Lush mangrove forest lining Mida Creek in Malindi, Kenya. ? Timothy K. /Unsplash
In many wetland communities, the calendar isn’t printed. It’s read. People watch water levels, study wind shifts, notice bird movements and welcome the first insects of the season to decide when to fish and when to plant. These rules are rarely written down, but they are passed down from generation to generation—and they have kept ecosystems functioning long after formal policies have come and gone.
Wetlands are often treated as a footnote in environmental policy and are rarely framed with the scale of forests or the urgency of oceans. Yet for communities around the world, wetlands are home, livelihood and culture.
The 2026 theme for World Wetlands Day—wetlands and traditional knowledge—draws attention to a reality that has shaped wetland stewardship for centuries. Indigenous Peoples and local communities both in Africa and around the globe have long managed wetlands in ways that sustain water, food, biodiversity and resilience. Their knowledge is practical. It is refined by experience and applied through daily decisions about timing, harvesting and protection.
In Botswana’s Okavango Delta, conservation is built into daily life. The seasonal flood pulse that fills the channels and floodplains also sets the rhythm for farming and fishing, and for gathering what families need from the land. Communities such as the WaYei, Hambukushu and San plant as the waters recede and fish as stocks move through the lagoons, harvesting reeds and grasses carefully so they are not depleted.
Most of the Delta remains under communal tribal land tenure, and these low-level subsistence uses have shaped how the landscape is managed for generations. The result is an ecosystem that has remained intact expressly because local peoples have continued to manage the wetlands in a way that ensures their own livelihoods as well as wetland health.
A woman known as Mama Laurinda starts work before the tide turns, coordinating a small group of oyster and clam harvesters in the mangroves outside Luanda, along Angola’s coast. They rely on the tidal flats for their income, and over time she has worked out when certain areas should be left alone and when harvesting needs to pause so stocks can recover.
She watches what gets dumped into the channels and steps in when it threatens the water they depend on. Nothing is written down. The rules come from years on the water and from paying attention to what changes. Because of that, the mangroves keep coming back and the work continues, season after season.
Further afield at Lake Uru Uru in Bolivia—a Wetland of International Importance—community leader and lawyer Dayana Blanco Quiroga mobilizes women to restore a polluted lake using ancestral knowledge, legal tools and hands-on restoration work. The ecosystem had been damaged by mining and waste, and recovery required more than technical fixes. It required local leadership rooted in the lake’s cultural and ecological reality. Her work earned the first-ever Ramsar Award for Indigenous Peoples Conservation and Wise Use and it offered a clear lesson: restoration succeeds when communities are in the lead.

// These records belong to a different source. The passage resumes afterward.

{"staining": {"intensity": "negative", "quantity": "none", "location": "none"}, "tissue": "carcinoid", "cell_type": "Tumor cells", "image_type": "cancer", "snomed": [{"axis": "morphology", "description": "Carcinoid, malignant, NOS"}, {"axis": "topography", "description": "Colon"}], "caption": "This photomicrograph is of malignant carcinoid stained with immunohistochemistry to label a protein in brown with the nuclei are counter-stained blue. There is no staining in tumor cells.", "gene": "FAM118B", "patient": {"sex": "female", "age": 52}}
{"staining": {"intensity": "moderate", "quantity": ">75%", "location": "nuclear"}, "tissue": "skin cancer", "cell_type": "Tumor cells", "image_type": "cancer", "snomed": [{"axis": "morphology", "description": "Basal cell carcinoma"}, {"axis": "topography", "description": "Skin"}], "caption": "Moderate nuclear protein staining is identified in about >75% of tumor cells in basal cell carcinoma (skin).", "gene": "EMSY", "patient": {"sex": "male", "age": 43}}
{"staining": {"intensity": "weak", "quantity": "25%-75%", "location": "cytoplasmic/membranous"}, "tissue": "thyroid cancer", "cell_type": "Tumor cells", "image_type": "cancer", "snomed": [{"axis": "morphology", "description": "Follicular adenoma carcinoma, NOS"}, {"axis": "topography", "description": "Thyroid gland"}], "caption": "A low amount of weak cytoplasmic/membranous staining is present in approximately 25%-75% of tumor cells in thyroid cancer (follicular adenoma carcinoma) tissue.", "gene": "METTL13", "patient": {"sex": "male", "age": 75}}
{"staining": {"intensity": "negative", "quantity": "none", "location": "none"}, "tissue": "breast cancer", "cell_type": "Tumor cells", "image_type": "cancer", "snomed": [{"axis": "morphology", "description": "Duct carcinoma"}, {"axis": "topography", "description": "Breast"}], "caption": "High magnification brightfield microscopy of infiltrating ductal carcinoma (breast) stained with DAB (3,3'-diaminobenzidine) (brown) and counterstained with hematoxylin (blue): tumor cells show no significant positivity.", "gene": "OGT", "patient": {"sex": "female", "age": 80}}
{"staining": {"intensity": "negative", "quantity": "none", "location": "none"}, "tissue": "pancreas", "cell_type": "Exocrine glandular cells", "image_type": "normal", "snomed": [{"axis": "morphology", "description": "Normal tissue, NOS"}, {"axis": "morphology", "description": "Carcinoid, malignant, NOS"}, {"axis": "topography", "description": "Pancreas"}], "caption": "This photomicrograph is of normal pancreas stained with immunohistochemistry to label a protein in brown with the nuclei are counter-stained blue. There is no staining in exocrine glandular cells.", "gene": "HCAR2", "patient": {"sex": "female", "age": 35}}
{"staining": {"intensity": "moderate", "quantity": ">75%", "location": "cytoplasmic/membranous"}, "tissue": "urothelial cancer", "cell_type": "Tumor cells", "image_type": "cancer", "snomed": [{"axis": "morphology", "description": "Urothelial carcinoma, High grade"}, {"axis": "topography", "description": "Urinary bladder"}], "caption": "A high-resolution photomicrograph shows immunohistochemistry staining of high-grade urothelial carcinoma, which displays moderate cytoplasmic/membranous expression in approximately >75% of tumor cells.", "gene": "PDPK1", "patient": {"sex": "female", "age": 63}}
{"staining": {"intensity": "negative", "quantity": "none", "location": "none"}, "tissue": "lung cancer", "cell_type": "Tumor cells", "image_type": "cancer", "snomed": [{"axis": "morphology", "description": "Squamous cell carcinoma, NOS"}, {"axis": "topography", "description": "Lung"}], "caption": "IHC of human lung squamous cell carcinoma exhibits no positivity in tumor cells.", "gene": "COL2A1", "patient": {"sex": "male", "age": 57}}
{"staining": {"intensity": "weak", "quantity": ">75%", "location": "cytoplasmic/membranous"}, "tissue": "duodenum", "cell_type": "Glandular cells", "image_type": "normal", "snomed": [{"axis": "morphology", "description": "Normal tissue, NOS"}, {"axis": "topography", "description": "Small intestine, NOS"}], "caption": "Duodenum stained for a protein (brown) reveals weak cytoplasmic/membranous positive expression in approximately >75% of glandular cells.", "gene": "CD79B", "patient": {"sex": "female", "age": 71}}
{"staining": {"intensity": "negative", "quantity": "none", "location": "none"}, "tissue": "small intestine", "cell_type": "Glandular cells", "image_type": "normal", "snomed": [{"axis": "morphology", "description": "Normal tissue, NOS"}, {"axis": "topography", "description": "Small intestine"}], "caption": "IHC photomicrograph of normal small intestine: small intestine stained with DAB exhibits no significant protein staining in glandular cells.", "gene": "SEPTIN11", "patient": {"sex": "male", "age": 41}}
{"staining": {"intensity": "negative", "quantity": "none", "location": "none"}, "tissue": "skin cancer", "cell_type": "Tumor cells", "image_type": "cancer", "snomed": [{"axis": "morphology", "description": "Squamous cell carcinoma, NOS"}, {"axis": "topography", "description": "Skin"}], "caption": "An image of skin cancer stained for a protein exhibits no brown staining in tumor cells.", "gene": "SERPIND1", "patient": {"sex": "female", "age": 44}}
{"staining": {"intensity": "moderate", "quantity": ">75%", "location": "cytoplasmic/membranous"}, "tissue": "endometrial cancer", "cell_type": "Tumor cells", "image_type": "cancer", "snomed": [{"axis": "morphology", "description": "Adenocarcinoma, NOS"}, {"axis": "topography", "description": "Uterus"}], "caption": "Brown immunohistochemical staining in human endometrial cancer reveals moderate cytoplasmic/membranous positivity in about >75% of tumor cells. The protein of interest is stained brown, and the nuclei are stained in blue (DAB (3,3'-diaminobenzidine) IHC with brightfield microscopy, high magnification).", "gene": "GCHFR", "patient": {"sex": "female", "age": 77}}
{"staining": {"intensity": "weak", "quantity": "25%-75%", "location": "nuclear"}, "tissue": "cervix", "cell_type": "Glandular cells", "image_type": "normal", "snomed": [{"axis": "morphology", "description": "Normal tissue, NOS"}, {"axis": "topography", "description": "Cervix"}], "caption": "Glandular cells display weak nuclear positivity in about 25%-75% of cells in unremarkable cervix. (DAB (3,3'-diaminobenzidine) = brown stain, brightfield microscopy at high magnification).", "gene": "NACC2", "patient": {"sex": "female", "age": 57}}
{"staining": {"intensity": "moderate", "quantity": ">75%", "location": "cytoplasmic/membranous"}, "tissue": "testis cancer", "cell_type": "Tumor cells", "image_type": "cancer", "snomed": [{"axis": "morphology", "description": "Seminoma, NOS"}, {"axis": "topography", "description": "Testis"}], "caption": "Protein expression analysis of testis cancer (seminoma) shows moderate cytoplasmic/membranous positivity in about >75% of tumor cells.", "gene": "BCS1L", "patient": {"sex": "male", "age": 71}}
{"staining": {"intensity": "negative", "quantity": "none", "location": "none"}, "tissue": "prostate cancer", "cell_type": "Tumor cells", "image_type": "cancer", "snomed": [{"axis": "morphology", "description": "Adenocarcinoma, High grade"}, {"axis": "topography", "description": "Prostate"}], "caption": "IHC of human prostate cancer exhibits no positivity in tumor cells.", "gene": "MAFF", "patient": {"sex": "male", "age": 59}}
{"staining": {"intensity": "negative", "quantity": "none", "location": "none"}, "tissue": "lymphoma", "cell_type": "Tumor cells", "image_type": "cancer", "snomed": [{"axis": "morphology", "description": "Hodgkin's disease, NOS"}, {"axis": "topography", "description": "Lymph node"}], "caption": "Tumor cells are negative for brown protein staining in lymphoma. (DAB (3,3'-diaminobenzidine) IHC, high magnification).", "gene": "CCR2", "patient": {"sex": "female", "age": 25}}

In Bali, traditional knowledge has shaped water governance for centuries through the subak system. Farmers manage irrigation through local institutions that coordinate planting schedules and water distribution across entire landscapes. The structure is practical and disciplined. It helps reduce pest pressure, supports yields and manages scarcity through shared rules rather than competition. Subak has endured because it solves real problems, season after season, under changing conditions.
These examples point to a pattern: wetlands recover faster and remain healthier when local governance, traditional knowledge and community leadership are part of management from the start. That is why traditional knowledge belongs in environmental policy as a serious input to planning, budgeting and decision-making.
The Convention on Wetlands has recognized this direction for decades. Resolutions and guidance adopted since the 1990s reflect an evolution toward active involvement of Indigenous Peoples and local communities in wetland governance, including through community-based approaches and recognition of cultural values. At COP15 of the Convention on Wetlands, held in Victoria Falls, Zimbabwe, Parties reinforced this further with a CEPA Resolution. It urges governments to involve Indigenous Peoples and local communities in decision-making through education, participation and awareness—moving engagement from outreach activity to governance outcomes. This aligns with the Convention’s Fifth Strategic Plan and its emphasis on cultural values, participation and knowledge integration.
Progress is visible, but uneven. Many communities still face major barriers, including insecure tenure, limited access to restoration finance and weak representation in governance structures. In those conditions, traditional knowledge remains present but under-supported and restoration remains slower and more fragile than it needs to be.
There isn’t only one path to wetland recovery, but one principle holds across regions: traditional knowledge has been sustaining wetlands for generations and it remains one of the most effective guides we have for what comes next.